Department of Nephrology, Bangladesh Institute of Research and Rehabilitation in Diabetes, Endocrine and Metabolic Disorders (BIRDEM), Dhaka, Bangladesh

Abstract

Background and objectives: Asymptomatic thrombocytopenia, characterized by a reduced platelet count without bleeding symptoms, is notably prevalent in certain regions of India and Bangladesh, presenting a diagnostic challenge. A significant portion of healthy blood donors from Bangladesh and various parts of India, particularly West Bengal, exhibit this condition, termed Harris platelet syndrome (HPS). This review explores the potential correlation between mustard oil consumption, a common dietary staple in these regions, and the incidence of HPS.

Methods: A comprehensive narrative review was conducted using systematic search strategies across databases such as Google Scholar, MEDLINE, PubMed, and Scopus. Keywords included "Harris platelet syndrome," "mustard oil consumption," "thrombocytopenia," and "erucic acid." Studies were selected based on relevance and quality, focusing on the epidemiology of HPS, dietary habits, and the thrombocytopenic effects of erucic acid.

Results: HPS shows a significant geographical prevalence in the Indian subcontinent, notably in regions like West Bengal, Kashmir, and Assam. The review identifies a higher prevalence of thrombocytopenia in areas with predominant mustard oil usage. Studies highlight the association between dietary erucic acid from mustard oil and thrombocytopenia, with notable effects observed in patients treated with Lorenzo’s Oil, which contains erucic acid.

Conclusions: The review highlights a significant association between mustard oil consumption and asymptomatic thrombocytopenia in the Indian subcontinent. The similarity in hematological profiles between HPS and erucic acid-induced thrombocytopenia underscores the need for further research. This includes measuring erucic acid levels in patients, conducting controlled dietary interventions, and genetic analyses to differentiate between genetic and environmental factors.

July 2024; Vol. 18(2):009. DOI:https://doi.org/10.55010/imcjms.18.021

*Correspondence: Wasim Md MohosinUl Haque, Department of Nephrology, Bangladesh Institute of Research and Rehabilitation in Diabetes, Endocrine and Metabolic Disorders (BIRDEM), 122 Kazi Nazrul Islam Avenue, Dhaka-1000, Bangladesh. Email: [email protected]

 

Introduction

Asymptomatic thrombocytopenia, characterized by a reduced platelet count without bleeding symptoms, is prevalent in certain regions of India and Bangladesh. This poses a diagnostic challenge for clinicians encountering patients with unexplained low platelet counts during routine checkups. Although comprehensive epidemiological data for Bangladesh are sparse, a pivotal study conducted at Christian Medical College revealed that 8.5% of healthy blood donors from Bangladesh exhibited asymptomatic thrombocytopenia, which was arbitrarily diagnosed as Harris platelet syndrome (HPS) [1].

Supplied material
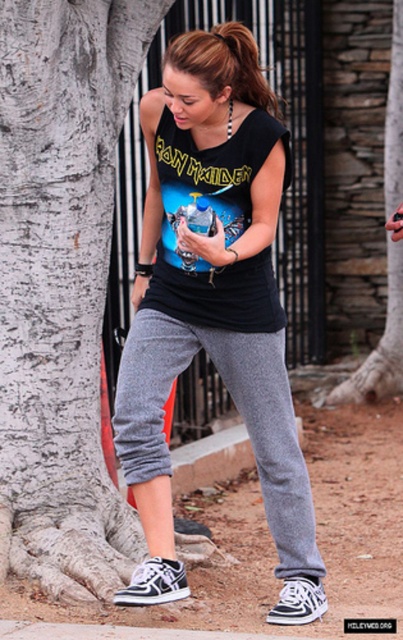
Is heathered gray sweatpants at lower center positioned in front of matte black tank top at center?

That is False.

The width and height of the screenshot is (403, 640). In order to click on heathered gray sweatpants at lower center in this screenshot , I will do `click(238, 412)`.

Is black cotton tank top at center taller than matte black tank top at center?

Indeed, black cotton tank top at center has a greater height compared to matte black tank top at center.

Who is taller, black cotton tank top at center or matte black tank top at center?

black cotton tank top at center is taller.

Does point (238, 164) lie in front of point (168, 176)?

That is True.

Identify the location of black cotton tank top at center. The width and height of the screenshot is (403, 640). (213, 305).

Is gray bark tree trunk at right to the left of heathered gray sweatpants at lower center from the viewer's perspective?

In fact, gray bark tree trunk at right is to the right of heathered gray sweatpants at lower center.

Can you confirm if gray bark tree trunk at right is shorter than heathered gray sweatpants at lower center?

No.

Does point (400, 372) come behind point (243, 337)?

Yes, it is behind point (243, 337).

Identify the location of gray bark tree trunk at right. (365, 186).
---
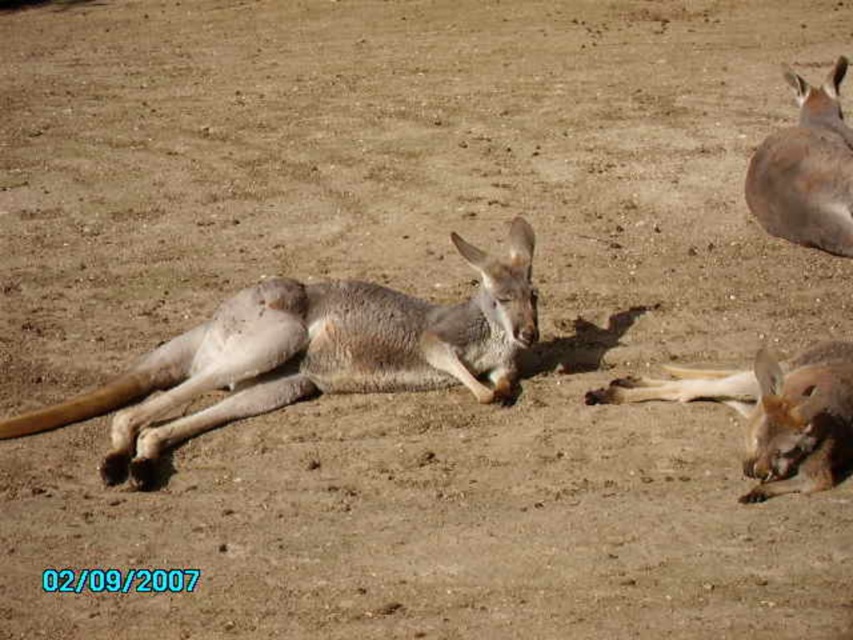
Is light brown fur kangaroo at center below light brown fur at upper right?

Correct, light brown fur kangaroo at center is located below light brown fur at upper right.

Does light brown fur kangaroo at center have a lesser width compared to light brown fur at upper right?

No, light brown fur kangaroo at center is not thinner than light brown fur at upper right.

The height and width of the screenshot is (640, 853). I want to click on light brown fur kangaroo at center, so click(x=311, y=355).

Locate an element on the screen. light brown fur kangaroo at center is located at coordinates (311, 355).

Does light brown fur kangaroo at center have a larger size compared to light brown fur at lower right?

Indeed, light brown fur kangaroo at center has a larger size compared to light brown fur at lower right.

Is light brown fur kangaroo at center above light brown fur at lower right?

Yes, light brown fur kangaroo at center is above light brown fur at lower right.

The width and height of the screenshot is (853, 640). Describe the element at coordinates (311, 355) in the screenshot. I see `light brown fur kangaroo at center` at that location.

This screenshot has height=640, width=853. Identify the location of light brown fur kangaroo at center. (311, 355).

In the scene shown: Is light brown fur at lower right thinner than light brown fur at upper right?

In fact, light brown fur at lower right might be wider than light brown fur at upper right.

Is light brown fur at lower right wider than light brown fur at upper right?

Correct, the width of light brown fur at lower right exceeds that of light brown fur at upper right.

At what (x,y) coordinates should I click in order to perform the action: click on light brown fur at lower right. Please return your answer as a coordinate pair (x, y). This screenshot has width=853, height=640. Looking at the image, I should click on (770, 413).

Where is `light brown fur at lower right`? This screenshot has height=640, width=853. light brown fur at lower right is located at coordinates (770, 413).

Work order 1
Answer these questions about the Harris platelet syndrome review:
(a) Which databases did the search cover?
(b) What share of healthy blood donors from Bangladesh showed asymptomatic thrombocytopenia in the Christian Medical College study?
(c) Which erucic-acid-containing treatment is linked to notable thrombocytopenic effects?
Work order 2
Do these statements agree with the Harris platelet syndrome review? Answer each with yes or no and quote the deciding words.
(a) The study was a narrative review.
(b) Comprehensive epidemiological data for Bangladesh are plentiful.
(c) Kashmir is one of the regions where HPS is notably prevalent.
Work order 3
Continue the Harris platelet syndrome review from the end of its last sentence.

Response box 1
(a) Google Scholar, MEDLINE, PubMed, and Scopus.
(b) 8.5%.
(c) Lorenzo's Oil.

Response box 2
(a) Yes: "A comprehensive narrative review was conducted using systematic search strategies"
(b) No: "comprehensive epidemiological data for Bangladesh are sparse"
(c) Yes: "notably in regions like West Bengal, Kashmir, and Assam"

Response box 3
HPS, originally termed asymptomatic constitutional macrothrombocytopaenia (ACMT), was first identified in blood donors from West Bengal​​ [2]. It was later renamed Harris platelet syndrome (HPS) to avoid confusion with congenital amegakaryocytic thrombocytopenia [1]. HPS is defined by the presence of thrombocytopenia and giant platelets without bleeding symptoms or MYH9 mutations. The disorder appears to be inherited in an autosomal dominant manner, although the specific genes responsible for HPS remain unidentified​​ [1].

The geographic prevalence of HPS in the Indian subcontinent, particularly in regions such as West Bengal, Kashmir, and Assam, suggests a regional pattern influenced by genetic and environmental factors. One intriguing hypothesis is the potential link between dietary habits, specifically mustard oil consumption, and the prevalence of thrombocytopenia [3]. Mustard oil, rich in erucic acid, is a staple in many parts of Northern and Eastern India and neighbouring countries​​ [4]. The potential thrombocytopenic effects of erucic acid, evidenced in conditions like adrenoleukodystrophy (ALD) treated with Lorenzo's Oil, further underscore the need to investigate this association [5-7].

This review aims to explore the epidemiology of HPS in the Indian subcontinent, its potential correlation with mustard oil consumption, and the underlying pathophysiology of erucic acid-induced thrombocytopenia.

 

Materials and methods

This narrative review synthesizes insights from a comprehensive examination of scientific journals and authoritative sources, focusing on the epidemiology of HPS in the Indian subcontinent, its associations with mustard oil consumption, and the underlying pathophysiology of mustard oil-induced thrombocytopenia.

To gather relevant data, a systematic search strategy was employed using keywords such as "constitutional asymptomatic macrothrombocytopenia," "Harris platelet syndrome," "mustard oil consumption," "epidemiology," "Indian subcontinent," and "erucic acid." Various databases, including Google Scholar, MEDLINE, PubMed, and Scopus, were utilized, with no restrictions on the search scope.

Exclusion criteria were applied to non-English articles. Researcher independently conducted article searches and evaluated the quality of each study. The inclusion of studies in the review was based on a thorough examination of the full text, ensuring the relevance and reliability of the data presented.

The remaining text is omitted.